AK Parti’nin Ankara adayı Turgut Altınok 100 kreş kelamı vermiş, bir yıl içinde. Seçimi kazanamamış. Neden? Bunu yapan varken bugüne kadar yapmayana, kendi yönettiği ilçede bir kreş açmayana kanmadı Ankaralı. Lakin 100 kreş kelamı vermiş. Zira Mansur Yavaş yapıyor ve beğeniliyor diye. Gelelim İzmir adayı Hamza Dağ. İzmir’de 100 kreş açağını annelere kelam olarak vermiş. Hamza Dağ orada, MEB orada. Ve son olarak bize yazıyı yollayan Şehircilik Bakanı Murat Kurum, İstanbul adayıyken İstanbul’un her mahallesine bir kreş kelamı vermiş.
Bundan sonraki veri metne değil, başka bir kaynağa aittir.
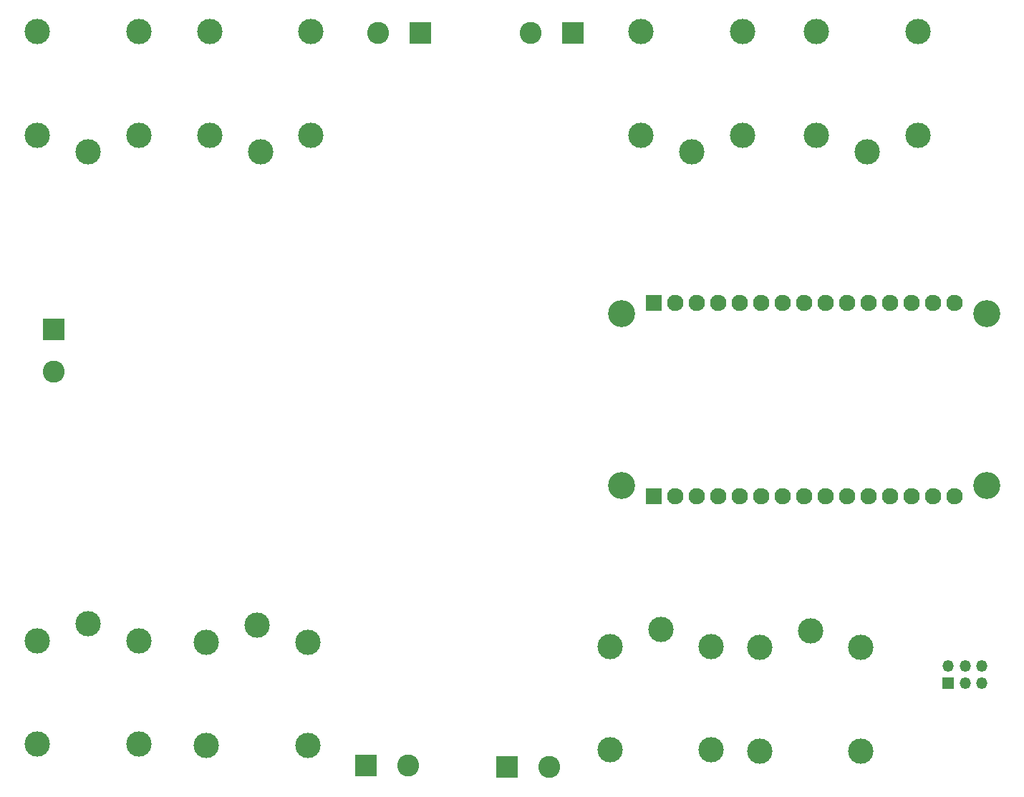
<source format=gbr>
%TF.GenerationSoftware,KiCad,Pcbnew,(6.0.7)*%
%TF.CreationDate,2023-07-14T15:56:39+03:30*%
%TF.ProjectId,Linak-controller,4c696e61-6b2d-4636-9f6e-74726f6c6c65,rev?*%
%TF.SameCoordinates,Original*%
%TF.FileFunction,Soldermask,Bot*%
%TF.FilePolarity,Negative*%
%FSLAX46Y46*%
G04 Gerber Fmt 4.6, Leading zero omitted, Abs format (unit mm)*
G04 Created by KiCad (PCBNEW (6.0.7)) date 2023-07-14 15:56:39*
%MOMM*%
%LPD*%
G01*
G04 APERTURE LIST*
%ADD10C,2.600000*%
%ADD11R,2.600000X2.600000*%
%ADD12C,3.000000*%
%ADD13C,3.200000*%
%ADD14R,1.930000X1.930000*%
%ADD15C,1.930000*%
%ADD16R,1.350000X1.350000*%
%ADD17O,1.350000X1.350000*%
G04 APERTURE END LIST*
D10*
%TO.C,J1*%
X70572000Y-31826000D03*
D11*
X75572000Y-31826000D03*
%TD*%
%TO.C,J7*%
X32207000Y-66842000D03*
D10*
X32207000Y-71842000D03*
%TD*%
D12*
%TO.C,K6*%
X103966000Y-102363000D03*
X109966000Y-116563000D03*
X97966000Y-116563000D03*
X97966000Y-104363000D03*
X109966000Y-104363000D03*
%TD*%
D13*
%TO.C,A1*%
X99314000Y-85344000D03*
X142494000Y-65024000D03*
X99314000Y-65024000D03*
X142494000Y-85344000D03*
D14*
X103124000Y-86614000D03*
D15*
X105664000Y-86614000D03*
X108204000Y-86614000D03*
X110744000Y-86614000D03*
X113284000Y-86614000D03*
X115824000Y-86614000D03*
X118364000Y-86614000D03*
X120904000Y-86614000D03*
X123444000Y-86614000D03*
X125984000Y-86614000D03*
X128524000Y-86614000D03*
X131064000Y-86614000D03*
X133604000Y-86614000D03*
X136144000Y-86614000D03*
X138684000Y-86614000D03*
D14*
X103124000Y-63754000D03*
D15*
X105664000Y-63754000D03*
X108204000Y-63754000D03*
X110744000Y-63754000D03*
X113284000Y-63754000D03*
X115824000Y-63754000D03*
X118364000Y-63754000D03*
X120904000Y-63754000D03*
X123444000Y-63754000D03*
X125984000Y-63754000D03*
X128524000Y-63754000D03*
X131064000Y-63754000D03*
X133604000Y-63754000D03*
X136144000Y-63754000D03*
X138684000Y-63754000D03*
%TD*%
D10*
%TO.C,J2*%
X88612000Y-31826000D03*
D11*
X93612000Y-31826000D03*
%TD*%
D12*
%TO.C,K3*%
X101622000Y-43896000D03*
X113622000Y-43896000D03*
X113622000Y-31696000D03*
X101622000Y-31696000D03*
X107622000Y-45896000D03*
%TD*%
D16*
%TO.C,J4*%
X137954000Y-108696000D03*
D17*
X137954000Y-106696000D03*
X139954000Y-108696000D03*
X139954000Y-106696000D03*
X141954000Y-108696000D03*
X141954000Y-106696000D03*
%TD*%
D10*
%TO.C,J6*%
X74128000Y-118415000D03*
D11*
X69128000Y-118415000D03*
%TD*%
D12*
%TO.C,K1*%
X30242000Y-43896000D03*
X42242000Y-43896000D03*
X42242000Y-31696000D03*
X30242000Y-31696000D03*
X36242000Y-45896000D03*
%TD*%
%TO.C,K4*%
X122397000Y-43896000D03*
X134397000Y-43896000D03*
X134397000Y-31696000D03*
X122397000Y-31696000D03*
X128397000Y-45896000D03*
%TD*%
%TO.C,K8*%
X42261000Y-103678000D03*
X30261000Y-103678000D03*
X30261000Y-115878000D03*
X42261000Y-115878000D03*
X36261000Y-101678000D03*
%TD*%
%TO.C,K2*%
X50642000Y-43896000D03*
X62642000Y-43896000D03*
X62642000Y-31696000D03*
X50642000Y-31696000D03*
X56642000Y-45896000D03*
%TD*%
D10*
%TO.C,J5*%
X90776000Y-118623000D03*
D11*
X85776000Y-118623000D03*
%TD*%
D12*
%TO.C,K7*%
X62261000Y-103878000D03*
X50261000Y-103878000D03*
X50261000Y-116078000D03*
X62261000Y-116078000D03*
X56261000Y-101878000D03*
%TD*%
%TO.C,K5*%
X127666000Y-104513000D03*
X115666000Y-104513000D03*
X115666000Y-116713000D03*
X127666000Y-116713000D03*
X121666000Y-102513000D03*
%TD*%
M02*

</source>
Bütün billboardlarda yazıyordu. Artık soruyorum Murat Kurum’a, Hamza Dağ ve Turgut Altınok’a: Siz kazansaydınız kreş açacaktınız, biz kazandık, o kreşleri esasen açmıştık, fazlasını yaptık. Artık sizinkiler ‘Kapatalım oylar CHP’den gitsin’ diyor. Bu akıl mı, bu vicdan mı? Bu namus mu? Bu siyaset mi? Olmaz olsun sizin siyasetiniz. Biz bu hukuksuz karara direniriz. Biz bununla uğraş ederiz. Ancak milletimiz bunların ne durumda olduklarını, nasıl bir çaresizlik içinde olduklarını en yakından görüyorlar” (ANKA)
“Doğal besine ulaşmanın bir yolu var!”